Reduced biodiversity is common today
An imbalance of gut bacteria, known as dysbiosis, is a risk factor for several diseases, including IBS, heart disease, diabetes, mood disorders, and neurological conditions like late-onset dementia and Parkinson’s disease. And, unfortunately, dysbiosis is becoming an increasingly prevalent problem nowadays.
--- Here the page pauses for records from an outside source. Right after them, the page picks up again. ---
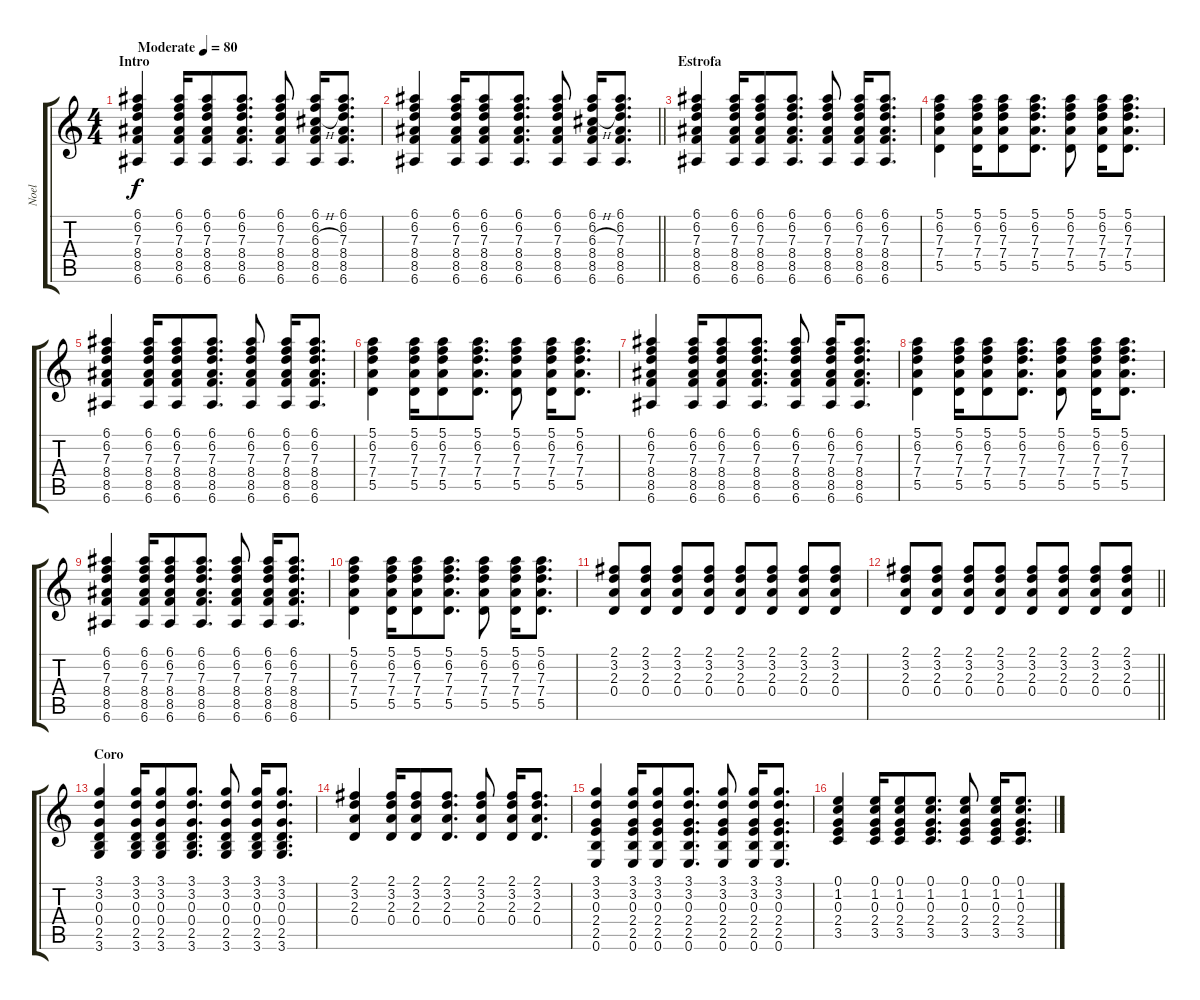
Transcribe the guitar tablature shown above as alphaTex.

\track ("Noel" "Noel") {instrument overdrivenguitar}
\staff {score tabs}
\tuning (E4 B3 G3 D3 A2 E2) {hide}
\ts (4 4)
\section ("" "Intro")
\tempo (80 "Moderate")
\clef g2
\ks c
(6.1 6.2 7.3 8.4 8.5 6.6).4{dy f instrument overdrivenguitar} (6.1 6.2 7.3 8.4 8.5 6.6).16 (6.1 6.2 7.3 8.4 8.5 6.6).8 (6.1 6.2 7.3 8.4 8.5 6.6).8{d} (6.1 6.2 7.3 8.4 8.5 6.6).8 (6.1 6.2 6.3{h} 8.4 8.5 6.6).16 (6.1 6.2 7.3 8.4 8.5 6.6).8{d} |
\barLineRight lightlight
(6.1 6.2 7.3 8.4 8.5 6.6).4 (6.1 6.2 7.3 8.4 8.5 6.6).16 (6.1 6.2 7.3 8.4 8.5 6.6).8 (6.1 6.2 7.3 8.4 8.5 6.6).8{d} (6.1 6.2 7.3 8.4 8.5 6.6).8 (6.1 6.2 6.3{h} 8.4 8.5 6.6).16 (6.1 6.2 7.3 8.4 8.5 6.6).8{d} |
\section ("" "Estrofa")
(6.1 6.2 7.3 8.4 8.5 6.6).4 (6.1 6.2 7.3 8.4 8.5 6.6).16 (6.1 6.2 7.3 8.4 8.5 6.6).8 (6.1 6.2 7.3 8.4 8.5 6.6).8{d} (6.1 6.2 7.3 8.4 8.5 6.6).8 (6.1 6.2 7.3 8.4 8.5 6.6).16 (6.1 6.2 7.3 8.4 8.5 6.6).8{d} |
(5.1 6.2 7.3 7.4 5.5).4 (5.1 6.2 7.3 7.4 5.5).16 (5.1 6.2 7.3 7.4 5.5).8 (5.1 6.2 7.3 7.4 5.5).8{d} (5.1 6.2 7.3 7.4 5.5).8 (5.1 6.2 7.3 7.4 5.5).16 (5.1 6.2 7.3 7.4 5.5).8{d} |
(6.1 6.2 7.3 8.4 8.5 6.6).4 (6.1 6.2 7.3 8.4 8.5 6.6).16 (6.1 6.2 7.3 8.4 8.5 6.6).8 (6.1 6.2 7.3 8.4 8.5 6.6).8{d} (6.1 6.2 7.3 8.4 8.5 6.6).8 (6.1 6.2 7.3 8.4 8.5 6.6).16 (6.1 6.2 7.3 8.4 8.5 6.6).8{d} |
(5.1 6.2 7.3 7.4 5.5).4 (5.1 6.2 7.3 7.4 5.5).16 (5.1 6.2 7.3 7.4 5.5).8 (5.1 6.2 7.3 7.4 5.5).8{d} (5.1 6.2 7.3 7.4 5.5).8 (5.1 6.2 7.3 7.4 5.5).16 (5.1 6.2 7.3 7.4 5.5).8{d} |
(6.1 6.2 7.3 8.4 8.5 6.6).4 (6.1 6.2 7.3 8.4 8.5 6.6).16 (6.1 6.2 7.3 8.4 8.5 6.6).8 (6.1 6.2 7.3 8.4 8.5 6.6).8{d} (6.1 6.2 7.3 8.4 8.5 6.6).8 (6.1 6.2 7.3 8.4 8.5 6.6).16 (6.1 6.2 7.3 8.4 8.5 6.6).8{d} |
(5.1 6.2 7.3 7.4 5.5).4 (5.1 6.2 7.3 7.4 5.5).16 (5.1 6.2 7.3 7.4 5.5).8 (5.1 6.2 7.3 7.4 5.5).8{d} (5.1 6.2 7.3 7.4 5.5).8 (5.1 6.2 7.3 7.4 5.5).16 (5.1 6.2 7.3 7.4 5.5).8{d} |
(6.1 6.2 7.3 8.4 8.5 6.6).4 (6.1 6.2 7.3 8.4 8.5 6.6).16 (6.1 6.2 7.3 8.4 8.5 6.6).8 (6.1 6.2 7.3 8.4 8.5 6.6).8{d} (6.1 6.2 7.3 8.4 8.5 6.6).8 (6.1 6.2 7.3 8.4 8.5 6.6).16 (6.1 6.2 7.3 8.4 8.5 6.6).8{d} |
(5.1 6.2 7.3 7.4 5.5).4 (5.1 6.2 7.3 7.4 5.5).16 (5.1 6.2 7.3 7.4 5.5).8 (5.1 6.2 7.3 7.4 5.5).8{d} (5.1 6.2 7.3 7.4 5.5).8 (5.1 6.2 7.3 7.4 5.5).16 (5.1 6.2 7.3 7.4 5.5).8{d} |
(2.1 3.2 2.3 0.4).8 (2.1 3.2 2.3 0.4).8 (2.1 3.2 2.3 0.4).8 (2.1 3.2 2.3 0.4).8 (2.1 3.2 2.3 0.4).8 (2.1 3.2 2.3 0.4).8 (2.1 3.2 2.3 0.4).8 (2.1 3.2 2.3 0.4).8 |
\barLineRight lightlight
(2.1 3.2 2.3 0.4).8 (2.1 3.2 2.3 0.4).8 (2.1 3.2 2.3 0.4).8 (2.1 3.2 2.3 0.4).8 (2.1 3.2 2.3 0.4).8 (2.1 3.2 2.3 0.4).8 (2.1 3.2 2.3 0.4).8 (2.1 3.2 2.3 0.4).8 |
\section ("" "Coro")
(3.1 3.2 0.3 0.4 2.5 3.6).4 (3.1 3.2 0.3 0.4 2.5 3.6).16 (3.1 3.2 0.3 0.4 2.5 3.6).8 (3.1 3.2 0.3 0.4 2.5 3.6).8{d} (3.1 3.2 0.3 0.4 2.5 3.6).8 (3.1 3.2 0.3 0.4 2.5 3.6).16 (3.1 3.2 0.3 0.4 2.5 3.6).8{d} |
(2.1 3.2 2.3 0.4).4 (2.1 3.2 2.3 0.4).16 (2.1 3.2 2.3 0.4).8 (2.1 3.2 2.3 0.4).8{d} (2.1 3.2 2.3 0.4).8 (2.1 3.2 2.3 0.4).16 (2.1 3.2 2.3 0.4).8{d} |
(3.1 3.2 0.3 2.4 2.5 0.6).4 (3.1 3.2 0.3 2.4 2.5 0.6).16 (3.1 3.2 0.3 2.4 2.5 0.6).8 (3.1 3.2 0.3 2.4 2.5 0.6).8{d} (3.1 3.2 0.3 2.4 2.5 0.6).8 (3.1 3.2 0.3 2.4 2.5 0.6).16 (3.1 3.2 0.3 2.4 2.5 0.6).8{d} |
(0.1 1.2 0.3 2.4 3.5).4 (0.1 1.2 0.3 2.4 3.5).16 (0.1 1.2 0.3 2.4 3.5).8 (0.1 1.2 0.3 2.4 3.5).8{d} (0.1 1.2 0.3 2.4 3.5).8 (0.1 1.2 0.3 2.4 3.5).16 (0.1 1.2 0.3 2.4 3.5).8{d}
Even mild stress can cause an imbalance of bacteria. Other common causes include:
- Poor eating habits, especially eating too much sugar, processed foods, or additives
- Poor dental hygiene
- Certain medications, such as antibiotics
- Drinking more than two alcoholic beverages per day
- GI conditions like IBS and IBD
- Certain health conditions, like cancer, obesity, diabetes, and cardiovascular problems
How to improve gut biodiversity
The good news is that with some lifestyle modifications, you can easily boost your gut microbiome and have a healthy gut. Here’re some tips:
- Eat plenty of produce, especially high-fiber fruits and vegetables
- Take a probiotic or eat fermented fruits, like kimchi and sauerkraut
- Manage stress
- Exercise regularly
- Take antibiotics only when necessary
- Don’t smoke
- Avoid cleaning products with harsh chemicals
- Get enough sleep
- Eat less meat
The bottom line – maintain a healthy gut
Your gut health is directly correlated to your immune, heart, brain, and physical health as well as your digestive health. Take care of your gut. If your gut doesn’t work – you don’t work.